Homeless veterans program at old Navy base to relocate

NORTH CHARLESTON, SC (WCSC) -

A homeless veterans program, which has helped thousands of vets get back on their feet, is being forced to relocate. But for some of these veterans, change is difficult when they're looking for stability.

"The move is going to be upsetting, somewhat," Joe Towles said.

Towles works for the Chesapeake Health Education Program, a transitional housing facility for veterans on the old Charleston Navy Base.

He said the program's relocation will be hard for many of the veterans

"Change in early recover is not always fun. It's fearful," Towles said.

He knows first-hand what recovery is like.

In 2003, this Vietnam vet was homeless and addicted to drugs.

"I went to the VA emergency room and they put me on the psych ward. I was suicidal," Towles said.

At the VA, he was told about the Chesapeake program, and the Veteran Villas on the old navy base, where he could live while he recovered.

Veterans who live here go to outpatient treatment for addiction at the VA.

Now, he's helping others in need.

"Recovery fellowship is awesome in that you find a new way to live through the 12-Step program," Towles said.

The Veteran Villas will be moving, though. The property was bought by South Carolina Public Railways, and Towles said the amount of rent the railroad wanted to charge was more than Chesapeake could afford.
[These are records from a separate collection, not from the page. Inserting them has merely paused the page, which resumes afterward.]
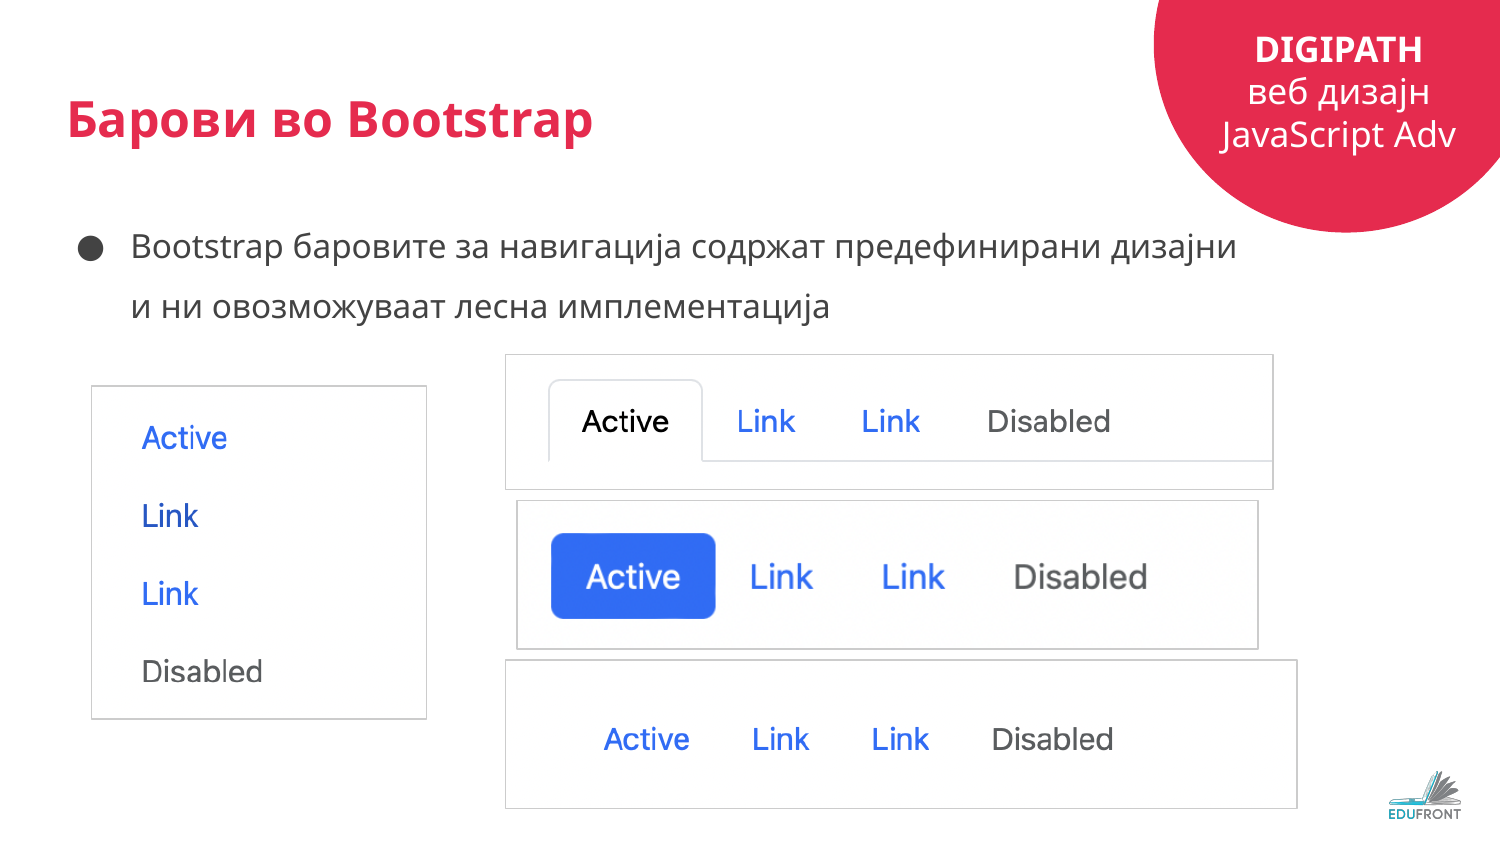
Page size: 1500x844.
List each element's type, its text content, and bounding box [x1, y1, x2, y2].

title Барови во Bootstrap [51, 72, 1449, 167]
list Bootstrap баровите за навигација содржат предефинирани дизајни и ни овозможуваат лесна имплементација [40, 189, 1369, 364]
picture [1389, 771, 1461, 819]
picture [505, 660, 1297, 809]
picture [505, 354, 1273, 489]
picture [517, 500, 1258, 649]
picture [91, 386, 426, 719]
They have until Oct. 31 to relocate to two former apartment buildings on Millstone Drive off Ashley Phosphate.

Towles said even though it'll be hard to say goodbye to the navy base, it's important to show the residents change can be a good thing.

"It's something we've got to do, and it's only going to happen with a positive spin," Towles said.

Chesapeake's program director said if they would've signed a lease with the railroad, it would cost several thousand dollars to stay on the property.

Right now, they only have to pay insurance and maintenance costs.

Since 1998, the program has helped over 2,000 veterans get back on their feet.

About 28 vets live at the facility at a time, and Towles said the new building will be able to accommodate the same amount.